Le formidable livre de Dee Graham « Loving to Survive » de 1994 voit la féminité et l’hétérosexualité comme des symptômes de ce qu’elle appelle « syndrome de Stockholm sociétal »… Le syndrome de Stockholm se développe chez des personnes qui craignent pour leur vie mais dépendent de ceux qui les tiennent captives. Si le geôlier montre un peu de compassion, aussi minime qu’elle soit, un otage va se lier à lui au point de le protéger et d’adopter son point de vue sur le monde. Dee Graham définit la violence que les femmes expérimentent quotidiennement comme du « terrorisme sexuel ».

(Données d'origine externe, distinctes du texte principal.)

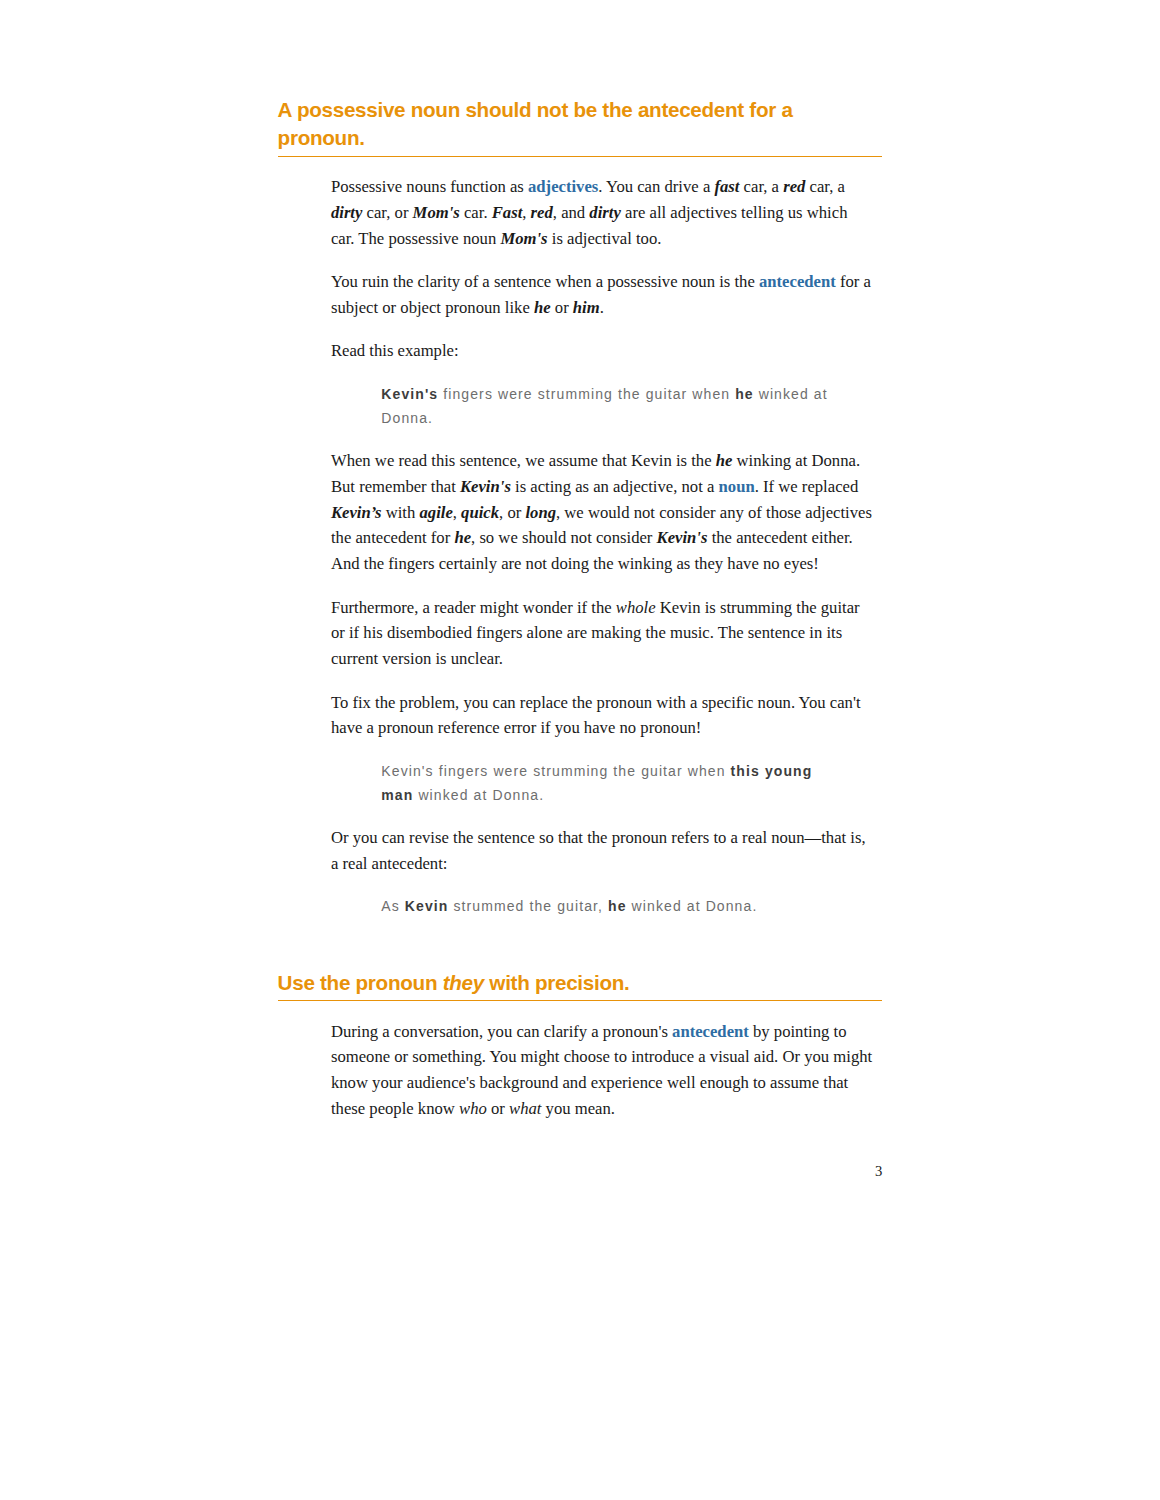A possessive noun should not be the antecedent for a pronoun.
Possessive nouns function as adjectives. You can drive a fast car, a red car, a dirty car, or Mom's car. Fast, red, and dirty are all adjectives telling us which car. The possessive noun Mom's is adjectival too.
You ruin the clarity of a sentence when a possessive noun is the antecedent for a subject or object pronoun like he or him.
Read this example:
Kevin's fingers were strumming the guitar when he winked at Donna.
When we read this sentence, we assume that Kevin is the he winking at Donna. But remember that Kevin's is acting as an adjective, not a noun. If we replaced Kevin’s with agile, quick, or long, we would not consider any of those adjectives the antecedent for he, so we should not consider Kevin's the antecedent either. And the fingers certainly are not doing the winking as they have no eyes!
Furthermore, a reader might wonder if the whole Kevin is strumming the guitar or if his disembodied fingers alone are making the music. The sentence in its current version is unclear.
To fix the problem, you can replace the pronoun with a specific noun. You can't have a pronoun reference error if you have no pronoun!
Kevin's fingers were strumming the guitar when this young man winked at Donna.
Or you can revise the sentence so that the pronoun refers to a real noun—that is, a real antecedent:
As Kevin strummed the guitar, he winked at Donna.
Use the pronoun they with precision.
During a conversation, you can clarify a pronoun's antecedent by pointing to someone or something. You might choose to introduce a visual aid. Or you might know your audience's background and experience well enough to assume that these people know who or what you mean.
3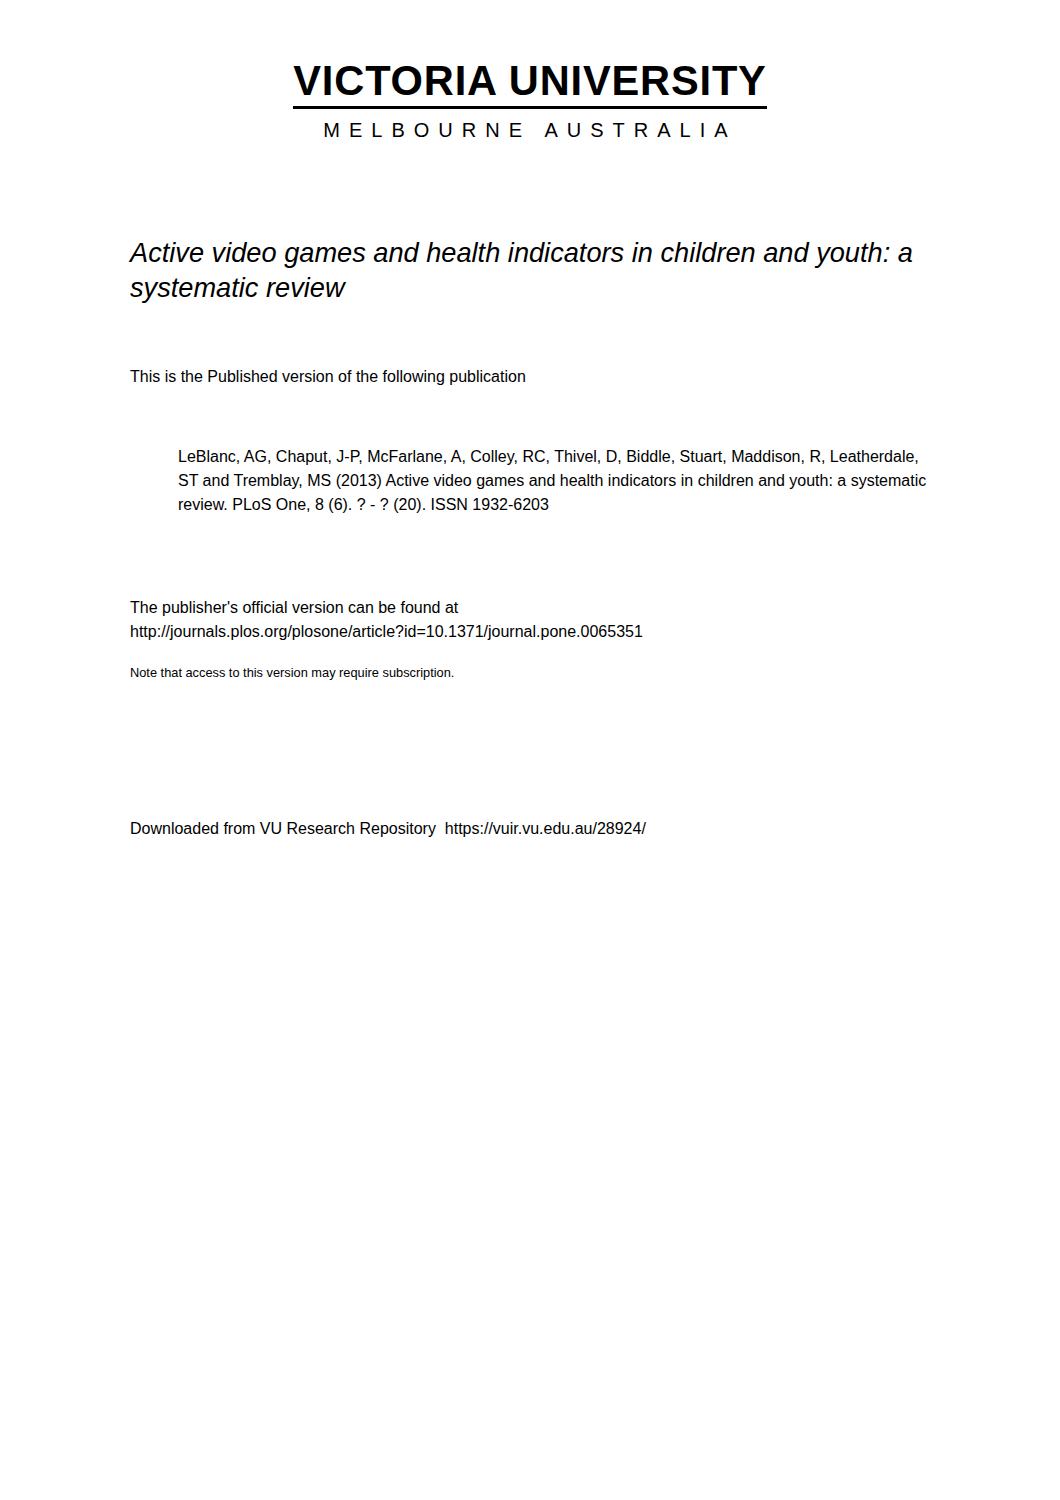VICTORIA UNIVERSITY
MELBOURNE AUSTRALIA
Active video games and health indicators in children and youth: a systematic review
This is the Published version of the following publication
LeBlanc, AG, Chaput, J-P, McFarlane, A, Colley, RC, Thivel, D, Biddle, Stuart, Maddison, R, Leatherdale, ST and Tremblay, MS (2013) Active video games and health indicators in children and youth: a systematic review. PLoS One, 8 (6). ? - ? (20). ISSN 1932-6203
The publisher's official version can be found at
http://journals.plos.org/plosone/article?id=10.1371/journal.pone.0065351
Note that access to this version may require subscription.
Downloaded from VU Research Repository https://vuir.vu.edu.au/28924/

Parce que la sexualité des femmes se développe dans ce contexte de terrorisme sexuel, on peut érotiser notre peur, notre lien terrifié (avec les hommes). L’excitation sexuelle et l’orgasme ne sont pas nécessairement positifs. Les femmes peuvent ressentir un orgasme quand elles sont sexuellement agressées étant jeunes, ou dans le viol et la prostitution…

Dans les magazines féminins et même féministes, la sexualité proposée apparaît comme séparée du statut subordonné des femmes dans la vie réelle et de leur expérience de la violence sexuelle et n’offre aucune possibilité de déconstruire et de reconstruire ni la sexualité des hommes ni celle des femmes. Le SM et les scénarios de fantasmes, par exemple, dans lesquels les femmes cherchent une perte d’elles-mêmes, sont souvent utilisés par des femmes qui ont été agressées sexuellement. L’excitation orgasmique ressentie dans ces scénarios ne peut pas être ressentie dans ces corps féminins si ils restent ancrés et conscients de ce qu’ils sont vraiment. L’orgasme de l’inégalité, loin d’encourager les femmes à créer une sexualité compatible avec la liberté recherchée par les féministes, ne récompense les femmes qu’avec un « plaisir » qui est le résultat d’une dissociation…

La poursuite de l’orgasme lié à l’oppression fonctionne comme un nouvel « opium des masses »… Une sexualité égalitaire, correspondant à notre poursuite de la liberté, reste encore à créer si nous voulons affranchir les femmes de leur assujettissement sexuel.

La capacité des femmes à érotiser leur subordination et à prendre plaisir à leur propre dégradation, à celle des autres femmes et à un statut d’objet sexuel pose un sérieux obstacle. Aussi longtemps que les femmes ont un enjeu dans le système sexuel tel qu’il est, aussi longtemps qu’elles en dérivent leur jouissance, pourquoi voudraient-elles le changer?

Je suggère qu’il n’est pas possible d’imaginer un monde dans lequel les femmes sont libres en même temps qu’elles défendent une sexualité basée précisément sur leur absence de liberté…. Seule une sexualité de liberté et notre capacité à imaginer et à travailler en vue d’une telle sexualité rend la liberté des femmes pensable ».

Sheila Jeffreys, « How Orgasm Politics Has Hijacked the Women’s Movement ».

Sheila Jeffreys est professeure de sciences sociales et politiques à l’université de Melbourne.